What persuaded Kataib Hezbollah to release her remains uncertain. Ms Tsurkov claimed she was told by Mark Savaya, a businessman recently appointed as US special envoy to Iraq, that the Trump administration had threatened to attack the group if it did not release her. Mr Savaya denied that.
The National previously reported that months of negotiations had taken place with Kataib Hezbollah.
Iraq's Prime Minister Mohammed Al Sudani cited "significant efforts exerted by our security agencies". Mr Trump's hostage envoy Adam Boehler, however, had criticised Iraq for making "false promises" to former President Joe Biden's administration about releasing her.
Iranian state media said two pro-Tehran militants were freed in a swap. One was said to be Imad Omehz, a Lebanese citizen abducted by Israeli army commandos in northern Lebanon last year.

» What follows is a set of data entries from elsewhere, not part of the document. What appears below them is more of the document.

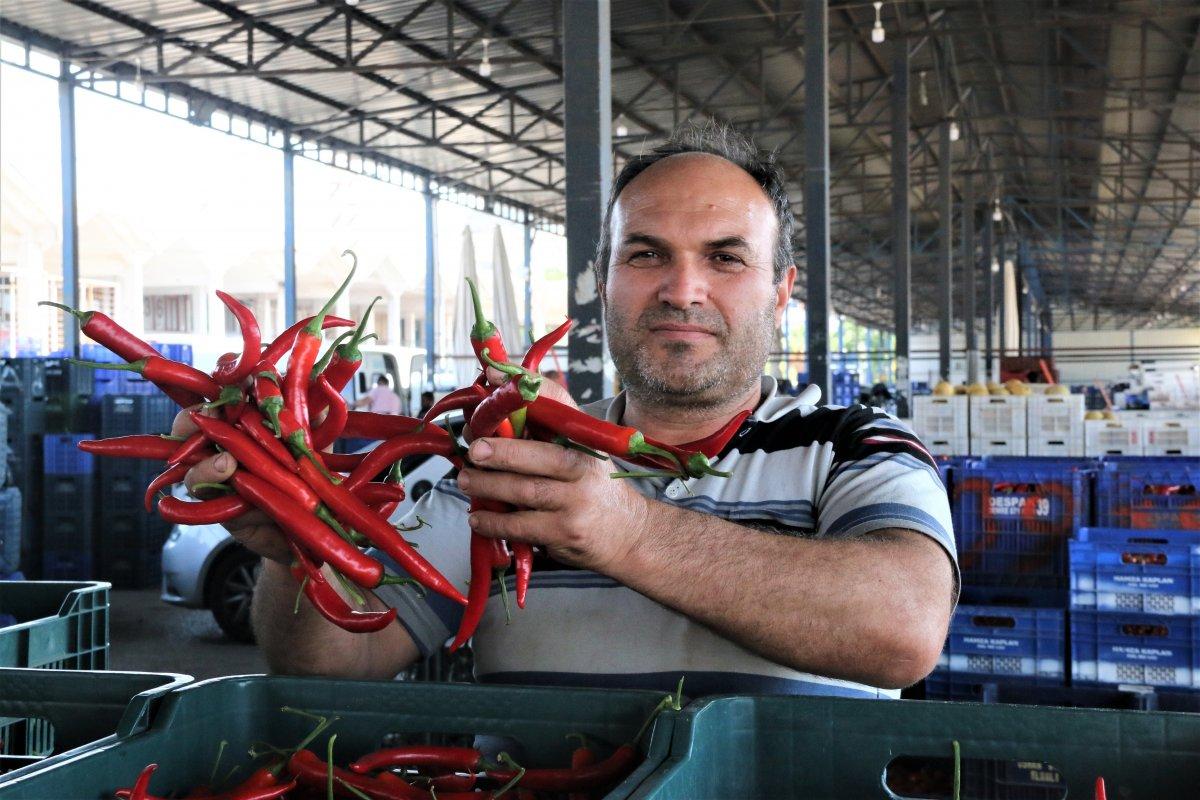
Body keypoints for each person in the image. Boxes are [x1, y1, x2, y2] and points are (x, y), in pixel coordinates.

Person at [177, 122, 955, 697]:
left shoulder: (857, 449)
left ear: (780, 292)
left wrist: (623, 529)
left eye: (725, 257)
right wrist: (296, 551)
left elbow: (904, 629)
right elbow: (326, 663)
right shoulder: (499, 458)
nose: (683, 289)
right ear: (603, 280)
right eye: (646, 253)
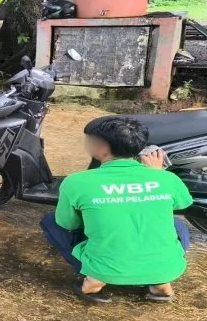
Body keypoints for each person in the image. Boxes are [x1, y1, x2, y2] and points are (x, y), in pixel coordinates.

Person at [40, 117, 193, 304]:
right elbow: (182, 204)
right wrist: (156, 175)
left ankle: (94, 280)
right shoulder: (166, 179)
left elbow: (68, 224)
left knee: (50, 221)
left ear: (101, 146)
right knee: (178, 225)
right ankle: (160, 282)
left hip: (104, 269)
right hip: (169, 268)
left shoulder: (76, 182)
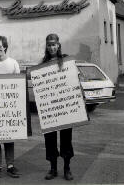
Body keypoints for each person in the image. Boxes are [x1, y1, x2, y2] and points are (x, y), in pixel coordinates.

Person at [0, 35, 21, 179]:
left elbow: (18, 86)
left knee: (9, 136)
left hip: (10, 106)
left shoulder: (13, 63)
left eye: (0, 46)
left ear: (5, 47)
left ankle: (10, 165)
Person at [41, 33, 74, 181]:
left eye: (54, 44)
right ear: (46, 47)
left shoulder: (66, 60)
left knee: (66, 138)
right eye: (49, 44)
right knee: (50, 138)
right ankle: (53, 168)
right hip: (50, 107)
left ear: (58, 45)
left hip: (65, 106)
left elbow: (72, 80)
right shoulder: (43, 63)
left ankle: (67, 168)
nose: (52, 47)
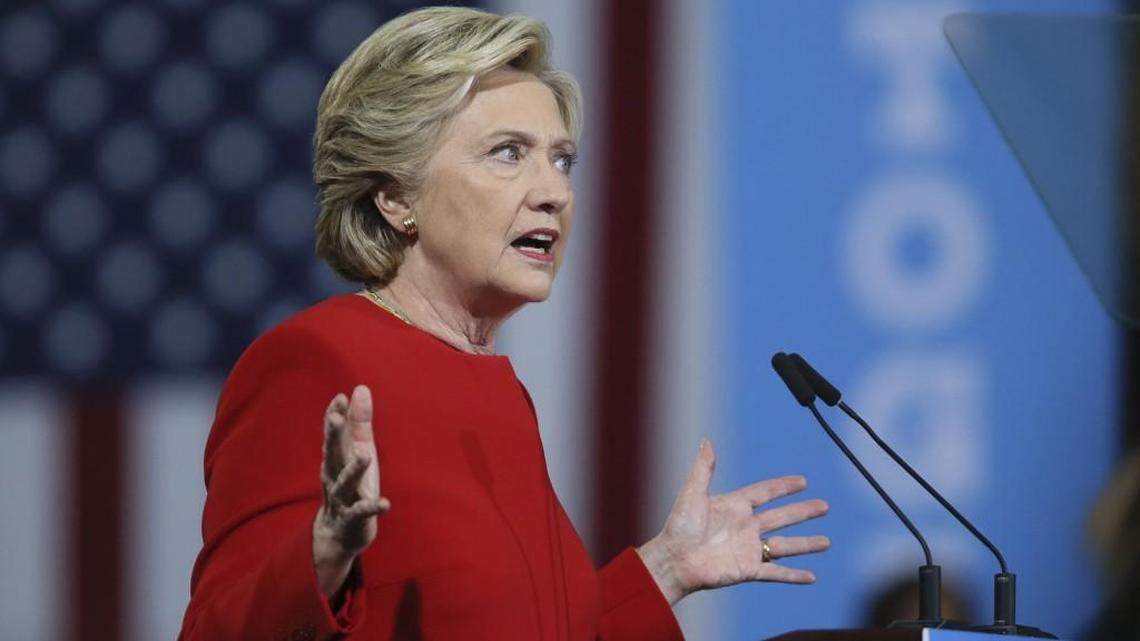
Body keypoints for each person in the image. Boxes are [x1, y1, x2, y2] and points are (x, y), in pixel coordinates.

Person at [177, 7, 830, 640]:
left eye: (562, 159)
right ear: (397, 195)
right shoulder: (316, 361)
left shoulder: (496, 394)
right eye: (508, 152)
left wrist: (666, 570)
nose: (555, 191)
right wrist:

Kataib Hezbollah, which was founded in the aftermath of the 2003 invasion of Iraq, has frequently claimed attacks on Americans in the country. The US designated it as a terrorist organisation in 2009.
The group fought alongside other Shiite militias against mostly Sunni rebels during Syria's civil war and has continued to operate in Syria since. It has thousands of fighters and an arsenal of drones, rockets and short-range ballistic missiles, Iraqi officials and members of the group say.